Paradoxically, this impulse of theory to invalidate radical secular thought from the postcolony is traced back to the afterlives of the work of Edward Said, whose most politically charged work was informed by the very same events that triggered Socialist Lebanon’s militancy: the Arab regimes’ defeat in 1967 and the ensuing Palestinian Revolution. Although written in political solidarity, the effect of Said’s epistemological critique – ubiquitous in the West as it is in the Arab world – was often theoretically at odds with local radicals. Read uncritically, for instance, Charara’s account of the persistence of communal affiliation might come under attack for its culturalist essentialism, an oft-repeated charge of Saidian critique.

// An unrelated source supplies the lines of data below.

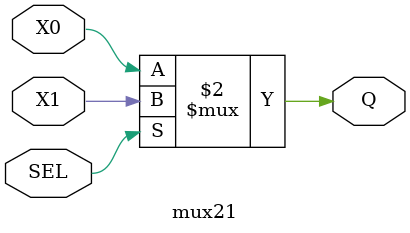
<source format=sv>
module mux21(output logic Q, input logic X0, X1, SEL);

assign Q = (SEL==0) ? X0 : X1;

endmodule

</source>
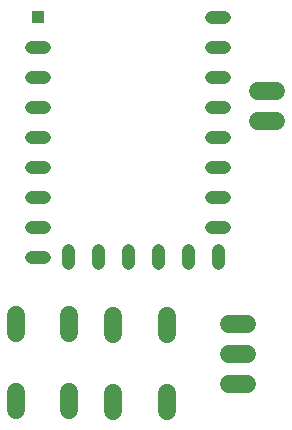
<source format=gbr>
G04 EAGLE Gerber RS-274X export*
G75*
%MOMM*%
%FSLAX34Y34*%
%LPD*%
%INTop Copper*%
%IPPOS*%
%AMOC8*
5,1,8,0,0,1.08239X$1,22.5*%
G01*
G04 Define Apertures*
%ADD10C,1.524000*%
%ADD11R,1.108000X1.108000*%
%ADD12C,1.108000*%
D10*
X274120Y299520D02*
X258880Y299520D01*
X258880Y324920D02*
X274120Y324920D01*
X248920Y76200D02*
X233680Y76200D01*
X233680Y101600D02*
X248920Y101600D01*
X248920Y127000D02*
X233680Y127000D01*
X98806Y134620D02*
X98806Y119380D01*
X53594Y119380D02*
X53594Y134620D01*
X98806Y69596D02*
X98806Y54356D01*
X53594Y54356D02*
X53594Y69596D01*
X181356Y118872D02*
X181356Y134112D01*
X136144Y134112D02*
X136144Y118872D01*
X181356Y69088D02*
X181356Y53848D01*
X136144Y53848D02*
X136144Y69088D01*
D11*
X72040Y387400D03*
D12*
X66500Y362000D02*
X77580Y362000D01*
X77580Y336600D02*
X66500Y336600D01*
X66500Y311200D02*
X77580Y311200D01*
X77580Y285800D02*
X66500Y285800D01*
X66500Y260400D02*
X77580Y260400D01*
X77580Y235000D02*
X66500Y235000D01*
X66500Y209600D02*
X77580Y209600D01*
X77580Y184200D02*
X66500Y184200D01*
X97440Y178660D02*
X97440Y189740D01*
X122840Y189740D02*
X122840Y178660D01*
X148240Y178660D02*
X148240Y189740D01*
X173640Y189740D02*
X173640Y178660D01*
X199040Y178660D02*
X199040Y189740D01*
X224440Y189740D02*
X224440Y178660D01*
X229980Y209600D02*
X218900Y209600D01*
X218900Y235000D02*
X229980Y235000D01*
X229980Y260400D02*
X218900Y260400D01*
X218900Y285800D02*
X229980Y285800D01*
X229980Y311200D02*
X218900Y311200D01*
X218900Y336600D02*
X229980Y336600D01*
X229980Y362000D02*
X218900Y362000D01*
X218900Y387400D02*
X229980Y387400D01*
M02*

</source>
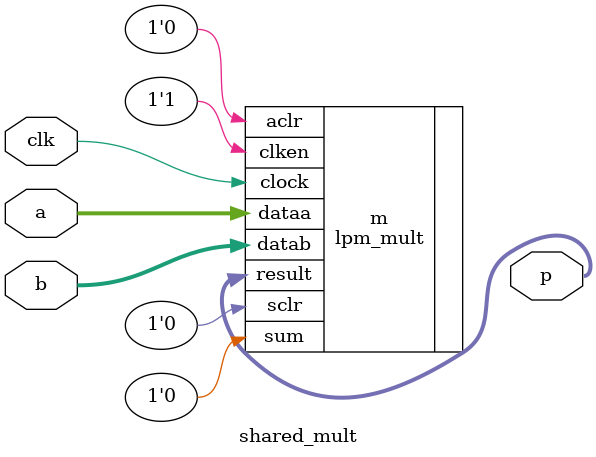
<source format=sv>

module shared_mult (
	input clk,
	input [31:0] a, b,
	output [63:0] p
);
	lpm_mult #(
		.lpm_pipeline(2),
		.lpm_widtha(32),
		.lpm_widthb(32),
		.lpm_widthp(64),
		.lpm_representation("SIGNED"),
		.lpm_hint("MAXIMIZE_SPEED=9")
	) m (.clock(clk), .dataa(a), .datab(b), .result(p),
		.aclr(1'b0), .clken(1'b1), .sclr(1'b0), .sum(1'b0));
endmodule

</source>
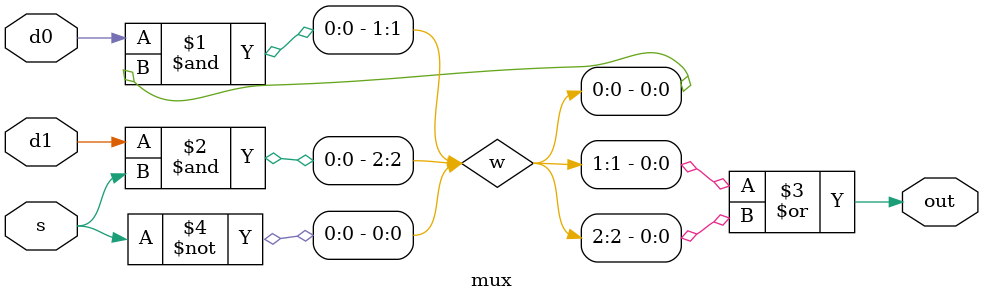
<source format=v>
module mux(input d1,d0,s, output out);

       wire [3:0] w;
       not (w[0],s);

       and (w[1],d0,w[0]);
       and (w[2],d1,s);

       or (out,w[1],w[2]);
endmodule
</source>
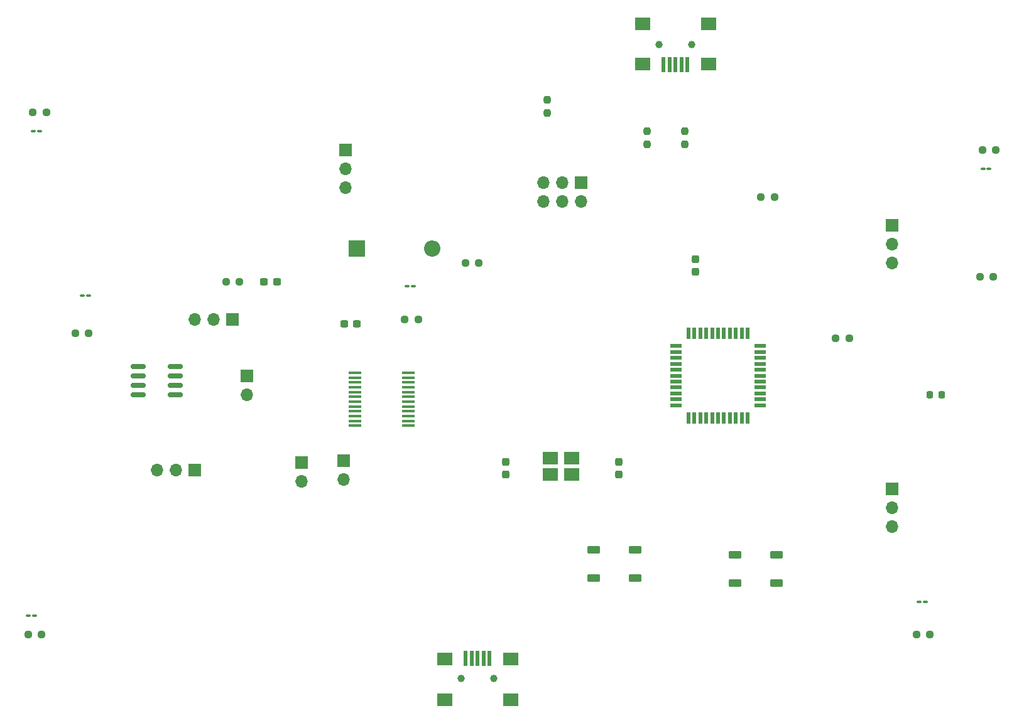
<source format=gts>
G04 #@! TF.GenerationSoftware,KiCad,Pcbnew,7.0.7*
G04 #@! TF.CreationDate,2024-04-22T17:45:01+02:00*
G04 #@! TF.ProjectId,SE3-pad,5345332d-7061-4642-9e6b-696361645f70,rev?*
G04 #@! TF.SameCoordinates,Original*
G04 #@! TF.FileFunction,Soldermask,Top*
G04 #@! TF.FilePolarity,Negative*
%FSLAX46Y46*%
G04 Gerber Fmt 4.6, Leading zero omitted, Abs format (unit mm)*
G04 Created by KiCad (PCBNEW 7.0.7) date 2024-04-22 17:45:01*
%MOMM*%
%LPD*%
G01*
G04 APERTURE LIST*
G04 Aperture macros list*
%AMRoundRect*
0 Rectangle with rounded corners*
0 $1 Rounding radius*
0 $2 $3 $4 $5 $6 $7 $8 $9 X,Y pos of 4 corners*
0 Add a 4 corners polygon primitive as box body*
4,1,4,$2,$3,$4,$5,$6,$7,$8,$9,$2,$3,0*
0 Add four circle primitives for the rounded corners*
1,1,$1+$1,$2,$3*
1,1,$1+$1,$4,$5*
1,1,$1+$1,$6,$7*
1,1,$1+$1,$8,$9*
0 Add four rect primitives between the rounded corners*
20,1,$1+$1,$2,$3,$4,$5,0*
20,1,$1+$1,$4,$5,$6,$7,0*
20,1,$1+$1,$6,$7,$8,$9,0*
20,1,$1+$1,$8,$9,$2,$3,0*%
G04 Aperture macros list end*
%ADD10RoundRect,0.237500X-0.237500X0.300000X-0.237500X-0.300000X0.237500X-0.300000X0.237500X0.300000X0*%
%ADD11RoundRect,0.237500X0.237500X-0.300000X0.237500X0.300000X-0.237500X0.300000X-0.237500X-0.300000X0*%
%ADD12RoundRect,0.218750X0.218750X0.256250X-0.218750X0.256250X-0.218750X-0.256250X0.218750X-0.256250X0*%
%ADD13RoundRect,0.237500X-0.250000X-0.237500X0.250000X-0.237500X0.250000X0.237500X-0.250000X0.237500X0*%
%ADD14RoundRect,0.237500X-0.237500X0.250000X-0.237500X-0.250000X0.237500X-0.250000X0.237500X0.250000X0*%
%ADD15R,0.550000X1.500000*%
%ADD16R,1.500000X0.550000*%
%ADD17R,1.700000X1.700000*%
%ADD18O,1.700000X1.700000*%
%ADD19RoundRect,0.101600X-0.762000X0.381000X-0.762000X-0.381000X0.762000X-0.381000X0.762000X0.381000X0*%
%ADD20R,2.100000X1.800000*%
%ADD21RoundRect,0.237500X0.237500X-0.250000X0.237500X0.250000X-0.237500X0.250000X-0.237500X-0.250000X0*%
%ADD22RoundRect,0.100000X-0.217500X-0.100000X0.217500X-0.100000X0.217500X0.100000X-0.217500X0.100000X0*%
%ADD23R,2.200000X2.200000*%
%ADD24O,2.200000X2.200000*%
%ADD25RoundRect,0.237500X-0.300000X-0.237500X0.300000X-0.237500X0.300000X0.237500X-0.300000X0.237500X0*%
%ADD26C,1.000000*%
%ADD27R,0.500000X2.000000*%
%ADD28R,2.000000X1.700000*%
%ADD29RoundRect,0.150000X-0.825000X-0.150000X0.825000X-0.150000X0.825000X0.150000X-0.825000X0.150000X0*%
%ADD30R,1.750000X0.450000*%
G04 APERTURE END LIST*
D10*
X146050000Y-105590000D03*
X146050000Y-107315000D03*
D11*
X130810000Y-107315000D03*
X130810000Y-105590000D03*
X156337000Y-79983500D03*
X156337000Y-78258500D03*
D12*
X189535000Y-96520000D03*
X187960000Y-96520000D03*
D13*
X165180000Y-69850000D03*
X167005000Y-69850000D03*
D14*
X136398000Y-56722000D03*
X136398000Y-58547000D03*
D13*
X175260000Y-88900000D03*
X177085000Y-88900000D03*
D15*
X163400000Y-88280000D03*
X162600000Y-88280000D03*
X161800000Y-88280000D03*
X161000000Y-88280000D03*
X160200000Y-88280000D03*
X159400000Y-88280000D03*
X158600000Y-88280000D03*
X157800000Y-88280000D03*
X157000000Y-88280000D03*
X156200000Y-88280000D03*
X155400000Y-88280000D03*
D16*
X153700000Y-89980000D03*
X153700000Y-90780000D03*
X153700000Y-91580000D03*
X153700000Y-92380000D03*
X153700000Y-93180000D03*
X153700000Y-93980000D03*
X153700000Y-94780000D03*
X153700000Y-95580000D03*
X153700000Y-96380000D03*
X153700000Y-97180000D03*
X153700000Y-97980000D03*
D15*
X155400000Y-99680000D03*
X156200000Y-99680000D03*
X157000000Y-99680000D03*
X157800000Y-99680000D03*
X158600000Y-99680000D03*
X159400000Y-99680000D03*
X160200000Y-99680000D03*
X161000000Y-99680000D03*
X161800000Y-99680000D03*
X162600000Y-99680000D03*
X163400000Y-99680000D03*
D16*
X165100000Y-97980000D03*
X165100000Y-97180000D03*
X165100000Y-96380000D03*
X165100000Y-95580000D03*
X165100000Y-94780000D03*
X165100000Y-93980000D03*
X165100000Y-93180000D03*
X165100000Y-92380000D03*
X165100000Y-91580000D03*
X165100000Y-90780000D03*
X165100000Y-89980000D03*
D17*
X140970000Y-67945000D03*
D18*
X140970000Y-70485000D03*
X138430000Y-67945000D03*
X138430000Y-70485000D03*
X135890000Y-67945000D03*
X135890000Y-70485000D03*
D19*
X148209000Y-121285000D03*
X142621000Y-121285000D03*
X148209000Y-117475000D03*
X142621000Y-117475000D03*
X167259000Y-121920000D03*
X161671000Y-121920000D03*
X167259000Y-118110000D03*
X161671000Y-118110000D03*
D20*
X136800000Y-107315000D03*
X139700000Y-107315000D03*
X139700000Y-105115000D03*
X136800000Y-105115000D03*
D13*
X194667500Y-80645000D03*
X196492500Y-80645000D03*
D21*
X154940000Y-62785000D03*
X154940000Y-60960000D03*
X149860000Y-62785000D03*
X149860000Y-60960000D03*
D13*
X195025000Y-63500000D03*
X196850000Y-63500000D03*
D22*
X117500000Y-81915000D03*
X118315000Y-81915000D03*
D13*
X72747500Y-88265000D03*
X74572500Y-88265000D03*
D17*
X109220000Y-63500000D03*
D18*
X109220000Y-66040000D03*
X109220000Y-68580000D03*
D17*
X88900000Y-106680000D03*
D18*
X86360000Y-106680000D03*
X83820000Y-106680000D03*
D13*
X67032500Y-58420000D03*
X68857500Y-58420000D03*
D17*
X93980000Y-86360000D03*
D18*
X91440000Y-86360000D03*
X88900000Y-86360000D03*
D22*
X67105000Y-60960000D03*
X67920000Y-60960000D03*
X66470000Y-126365000D03*
X67285000Y-126365000D03*
D17*
X95885000Y-93975000D03*
D18*
X95885000Y-96515000D03*
D13*
X186135000Y-128905000D03*
X187960000Y-128905000D03*
D22*
X73732500Y-83185000D03*
X74547500Y-83185000D03*
D13*
X125325000Y-78740000D03*
X127150000Y-78740000D03*
X93067500Y-81280000D03*
X94892500Y-81280000D03*
D17*
X103251000Y-105664000D03*
D18*
X103251000Y-108204000D03*
D23*
X110720000Y-76835000D03*
D24*
X120880000Y-76835000D03*
D25*
X98197500Y-81280000D03*
X99922500Y-81280000D03*
D26*
X155870000Y-49335000D03*
X151470000Y-49335000D03*
D27*
X155270000Y-52035000D03*
X154470000Y-52035000D03*
X153670000Y-52035000D03*
X152870000Y-52035000D03*
X152070000Y-52035000D03*
D28*
X158120000Y-51935000D03*
X158120000Y-46485000D03*
X149220000Y-51935000D03*
X149220000Y-46485000D03*
D22*
X186485000Y-124460000D03*
X187300000Y-124460000D03*
X195097500Y-66040000D03*
X195912500Y-66040000D03*
D17*
X108966000Y-105410000D03*
D18*
X108966000Y-107950000D03*
D26*
X124800000Y-134815000D03*
X129200000Y-134815000D03*
D27*
X125400000Y-132115000D03*
X126200000Y-132115000D03*
X127000000Y-132115000D03*
X127800000Y-132115000D03*
X128600000Y-132115000D03*
D28*
X122550000Y-132215000D03*
X122550000Y-137665000D03*
X131450000Y-132215000D03*
X131450000Y-137665000D03*
D13*
X117150000Y-86360000D03*
X118975000Y-86360000D03*
D25*
X108995000Y-86995000D03*
X110720000Y-86995000D03*
D29*
X81280000Y-92710000D03*
X81280000Y-93980000D03*
X81280000Y-95250000D03*
X81280000Y-96520000D03*
X86230000Y-96520000D03*
X86230000Y-95250000D03*
X86230000Y-93980000D03*
X86230000Y-92710000D03*
D13*
X66397500Y-128905000D03*
X68222500Y-128905000D03*
D30*
X110490000Y-93580000D03*
X110490000Y-94230000D03*
X110490000Y-94880000D03*
X110490000Y-95530000D03*
X110490000Y-96180000D03*
X110490000Y-96830000D03*
X110490000Y-97480000D03*
X110490000Y-98130000D03*
X110490000Y-98780000D03*
X110490000Y-99430000D03*
X110490000Y-100080000D03*
X110490000Y-100730000D03*
X117690000Y-100730000D03*
X117690000Y-100080000D03*
X117690000Y-99430000D03*
X117690000Y-98780000D03*
X117690000Y-98130000D03*
X117690000Y-97480000D03*
X117690000Y-96830000D03*
X117690000Y-96180000D03*
X117690000Y-95530000D03*
X117690000Y-94880000D03*
X117690000Y-94230000D03*
X117690000Y-93580000D03*
D17*
X182880000Y-109220000D03*
D18*
X182880000Y-111760000D03*
X182880000Y-114300000D03*
D17*
X182880000Y-73660000D03*
D18*
X182880000Y-76200000D03*
X182880000Y-78740000D03*
M02*

</source>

Yet for Bardawil this disregards both the historicity Charara attributes to sectarianism, and, more importantly, his commitment to an analysis of the lived reality of the society in which he was embedded, whose demands were more urgent than those of academic fashion. The author thus claims to abstain from any retrospective appraisal of Socialist Lebanon’s normative claims, exchanging an analysis of their work’s ‘political performative powers’ for a thick description of how theory ‘seduces intellectuals, contributes to the cultivation of their ethos and sensibilities, and authorises political practices for militants’.
For Bardawil, what limits conventional histories of intellectuals (and often precipitates their hasty dismissal) are narrow evaluations of the descriptive force of their theoretical tools, rather than a broader inquiry into how those tools either multiply or circumscribe their ability to act in the world. It is this tendency of theory to extend itself beyond its own analytical contours that Bardawil considers the major corollary to his historical narrative, and he wields this insight both in his critique of the interpretative failures of postcolonial theory, and in his repeated rejection of the impulse to canonise an ‘Arab theory’, which would likely reflect concerns markedly different to those originally articulated by its exponents.
But does a recognition of theory’s largely autonomous ‘social life’ necessarily preclude a critical intellectual history which would seek to uncover, adapt and submit past thought to present concerns? There seems to be a tension that runs throughout Revolution and Disenchantment, in its attempt to encourage ‘an intergenerational conversation’ between the 1970s and the present day, and its investigation into theory’s varied mechanisms of (in)validation amongst militants, intellectuals and academics. Implicitly, however, this is resolved through Bardawil’s own use of retrospective judgement when pointing to Socialist Lebanon’s heterodoxy – their ability to distinguish themselves from majority of the left of their day – as what qualifies their oeuvre for present consideration. More than just amounting to a defence of Socialist Lebanon against the condescension of posterity, his understanding of theory’s sociality ultimately supplements his efforts to shed light on a localised tradition of thought that might well inform struggles currently unfolding, as well as those yet to come.